Japan's population shrank at its fastest pace ever in 2019, with the number of people of working age dropping to a new low, government data showed Tuesday, reflecting the rapid aging of society and low birth rate.

The population fell 276,000 to 126.17 million as of Oct. 1, declining for the ninth straight year and recording the largest annual drop since comparable data became available in 1950, the Ministry of Internal Affairs and Communications said.

The number of Japanese nationals fell 487,000 to 123.73 million while that of foreign nationals living in Japan grew a record 211,000 to 2.44 million, apparently lifted by the increasing foreign workers coming to the country under a visa system established last year to help ease a labor shortage.
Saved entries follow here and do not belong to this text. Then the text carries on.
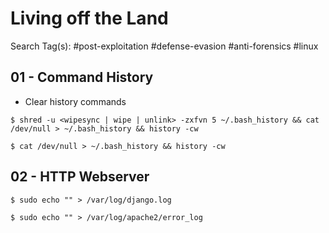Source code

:# Living off the Land

Search Tag(s): #post-exploitation #defense-evasion #anti-forensics #linux

## 01 - Command History

- Clear history commands

`$ shred -u <wipesync | wipe | unlink> -zxfvn 5 ~/.bash_history && cat /dev/null > ~/.bash_history && history -cw`

`$ cat /dev/null > ~/.bash_history && history -cw`

## 02 - HTTP Webserver

`$ sudo echo "" > /var/log/django.log`

`$ sudo echo "" > /var/log/apache2/error_log`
The number of people between the ages of 15 and 64 was 75.07 million and accounted for 59.5 percent of the total, the lowest percentage on record for the working-age population.

The population in 40 of the country's 47 prefectures declined, while that in the remaining seven prefectures including Tokyo grew as the trend of people moving to urban areas continued.

There were 35.89 million people aged 65 or older, accounting for 28.4 percent of the total and breaking the previous year's record high. Of these, people aged 75 or older totaled 18.49 million, accounting for 14.7 percent, also an all-time high.

The population of those aged 14 or younger was 15.21 million, accounting for 12.1 percent of the total, a record low.